**Aim of the exercise**.
Copy out every text line in the data below exactly, leaving out the pictures.

**Data section**.
•••••

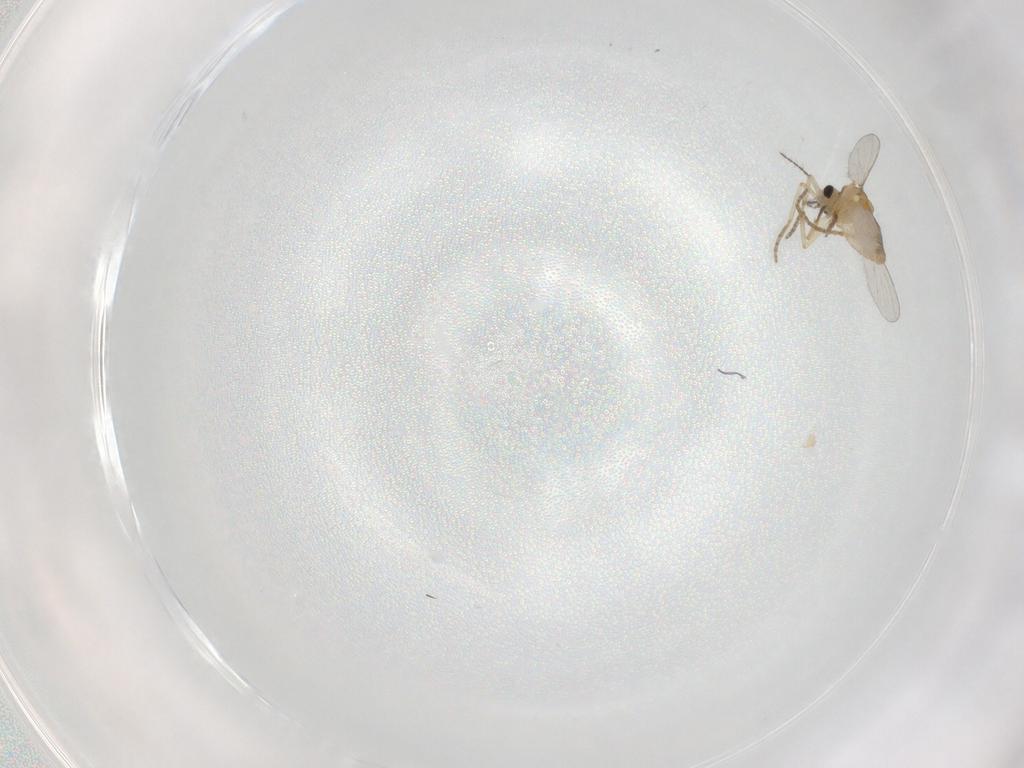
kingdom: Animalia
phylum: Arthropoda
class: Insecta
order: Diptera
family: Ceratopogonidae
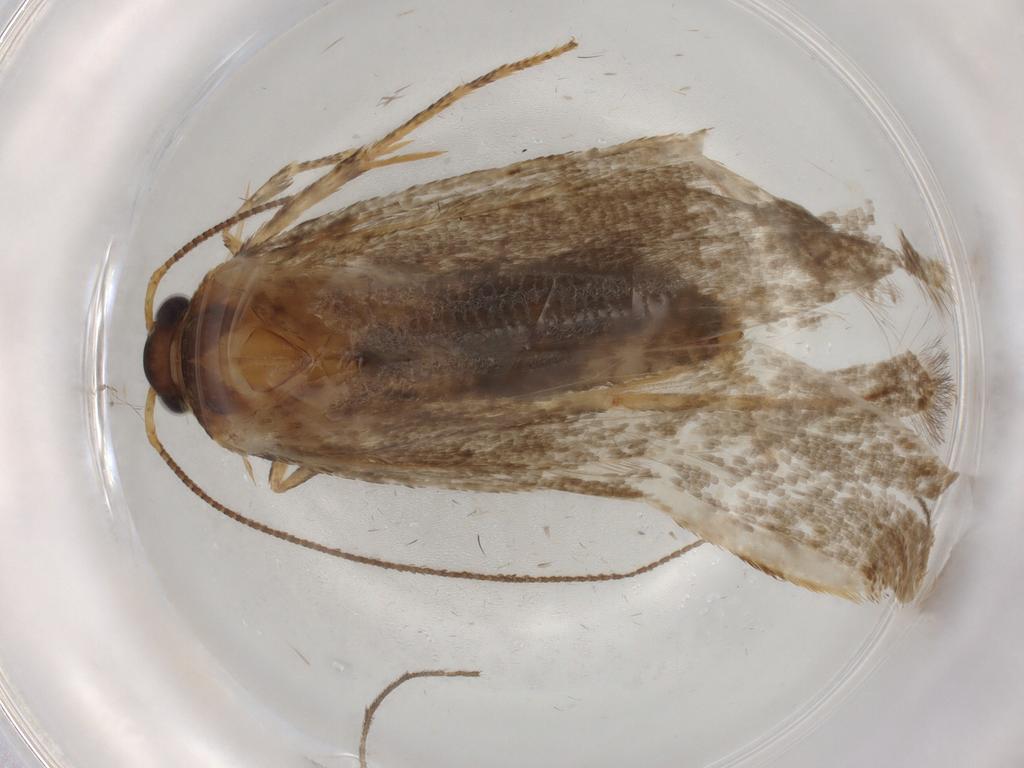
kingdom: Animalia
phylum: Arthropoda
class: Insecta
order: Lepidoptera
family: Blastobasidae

•••••

**Result below**.
kingdom: Animalia
phylum: Arthropoda
class: Insecta
order: Diptera
family: Ceratopogonidae
kingdom: Animalia
phylum: Arthropoda
class: Insecta
order: Lepidoptera
family: Blastobasidae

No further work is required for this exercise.